Greater investments in meteorological monitoring, data collection and risk assessment can help respond quickly to drought emergencies and minimize impacts, it said, calling also for international cooperation, knowledge sharing, and environmental and social justice.
Snapshots
The publication includes important drought data, including on geographic spread, agriculture and forests, water conditions, social dimensions, emissions, and more.
For instance, it shows 85 per cent of those affected by droughts live in low or middle-income countries, and that people living in countries classified as highly vulnerable are 15 times more likely to be killed by floods, droughts and storms as those in low vulnerability ones.

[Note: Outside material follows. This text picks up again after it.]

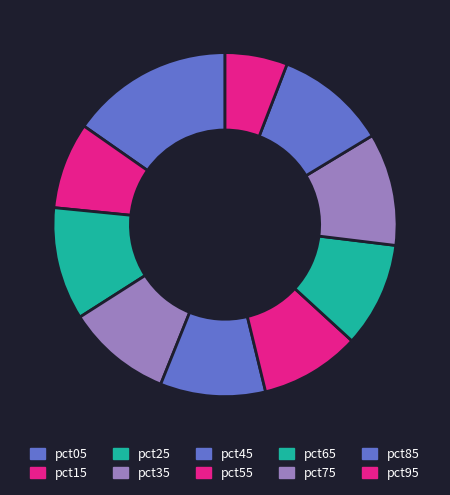

Which category has the biggest portion of the pie?

pct05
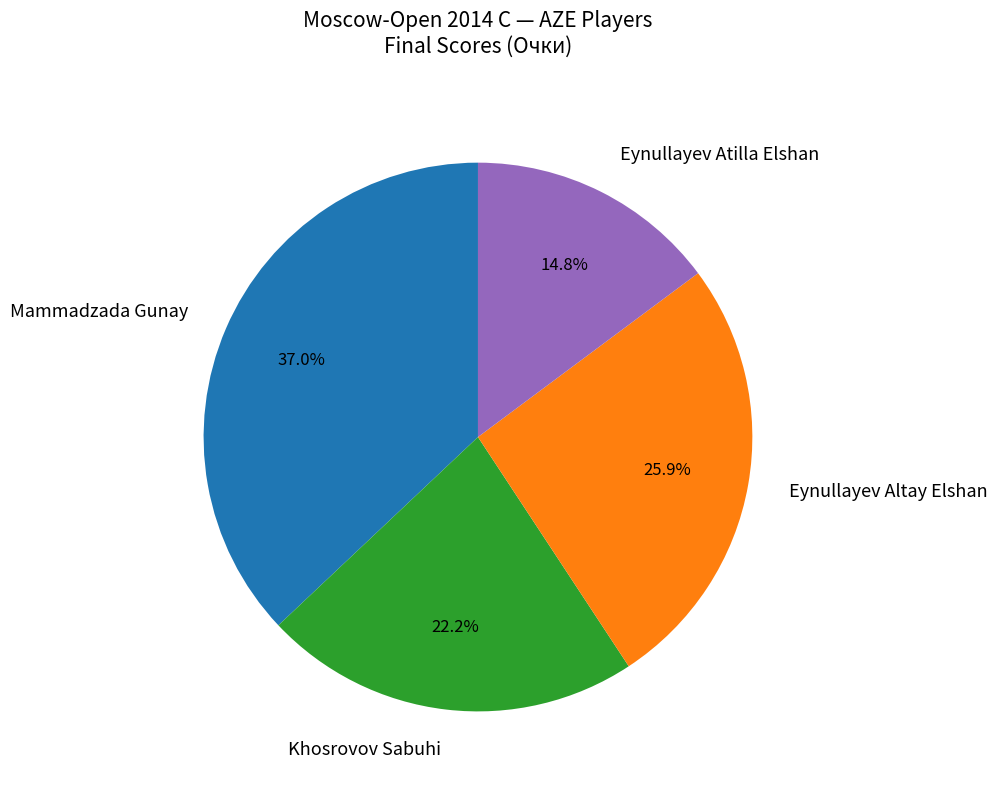

Is there a majority slice in this chart?

No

It also notes that 1.2 million people in the so-called Central American Dry Corridor – a strip of land across El Salvador, Guatemala, Honduras and Nicaragua – need food aid, after going through five years of drought, heatwaves and unpredictable rainfall.
Watching methane
Also on Friday, the UN Environment Programme (UNEP) released the first ever findings from its Methane Alert and Reponses System (MARS).

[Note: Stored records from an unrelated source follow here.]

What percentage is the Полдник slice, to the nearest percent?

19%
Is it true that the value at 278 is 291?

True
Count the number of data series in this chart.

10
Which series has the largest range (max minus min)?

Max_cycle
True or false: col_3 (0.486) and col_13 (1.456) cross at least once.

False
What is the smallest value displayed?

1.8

The System uses satellites to monitor methane data to help governments limit anthropogenic emissions of the powerful greenhouse gas – over 80 times more powerful than carbon dioxide (COs) and responsible for a third of today’s global warming.

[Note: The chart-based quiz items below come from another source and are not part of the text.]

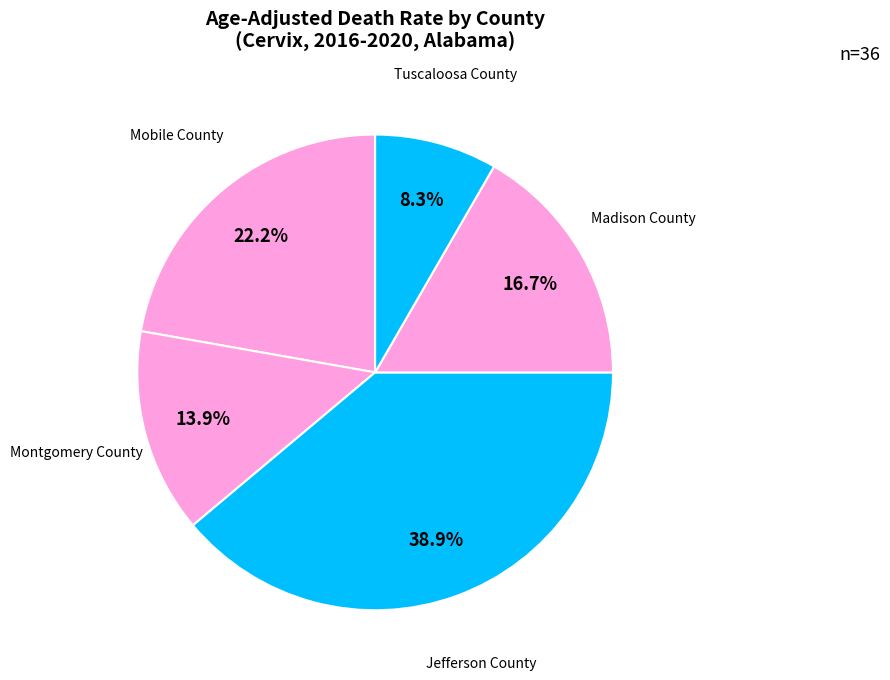

What portion of the pie excludes Montgomery County?

86.1%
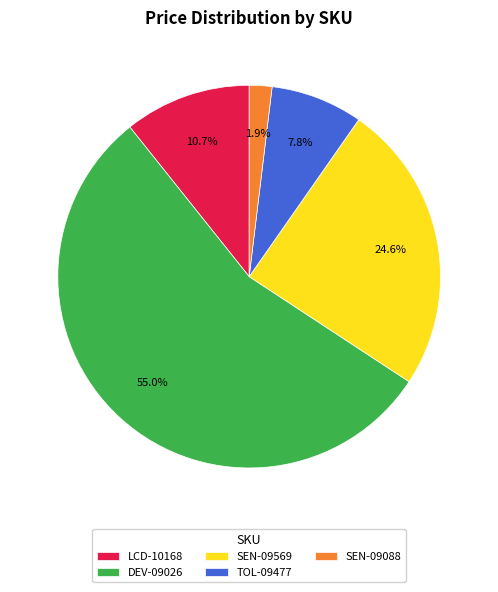

What portion of the pie excludes TOL-09477?

92.2%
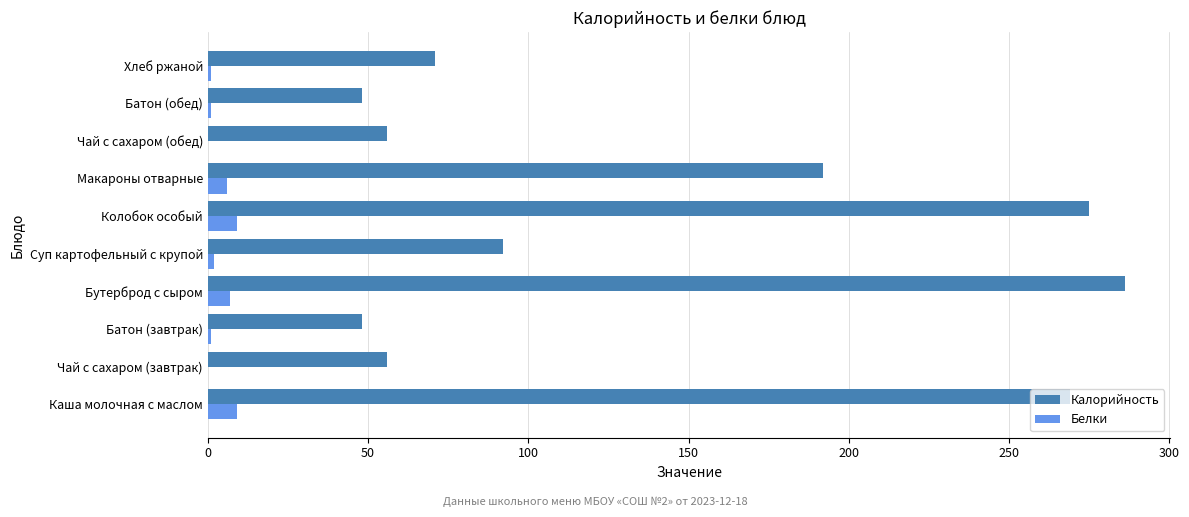

Which category has the highest value in the Калорийность series?

Бутерброд с сыром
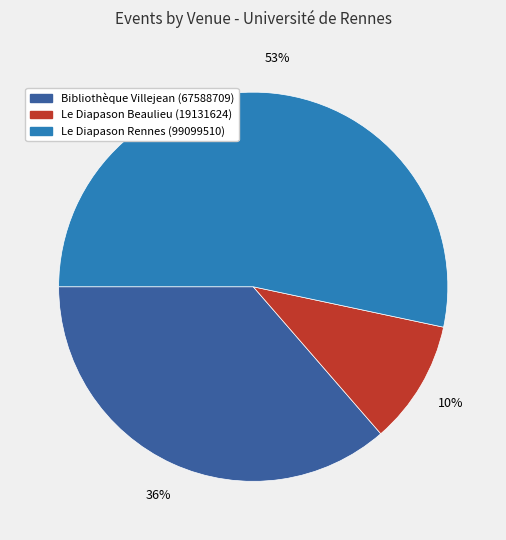

To the nearest percent, what is the difference between the largest and smallest slice percentages?

43%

The term anthropogenic emission refers to emission caused or influenced by human activity – directly or indirectly.
Atmospheric methane is at its highest level in recorded history, with serious implications for air quality and human health, according to UNEP.
The agency added that human activities in agriculture, waste, and fossil fuel sectors account for more than half of global methane emissions, and the current rate of human activity could see methane levels rise by up to 13 per cent between 2020 and 2030, when they would need to fall by up to 60 per cent over the same period to limit global warming to 1.5 degree Celsius.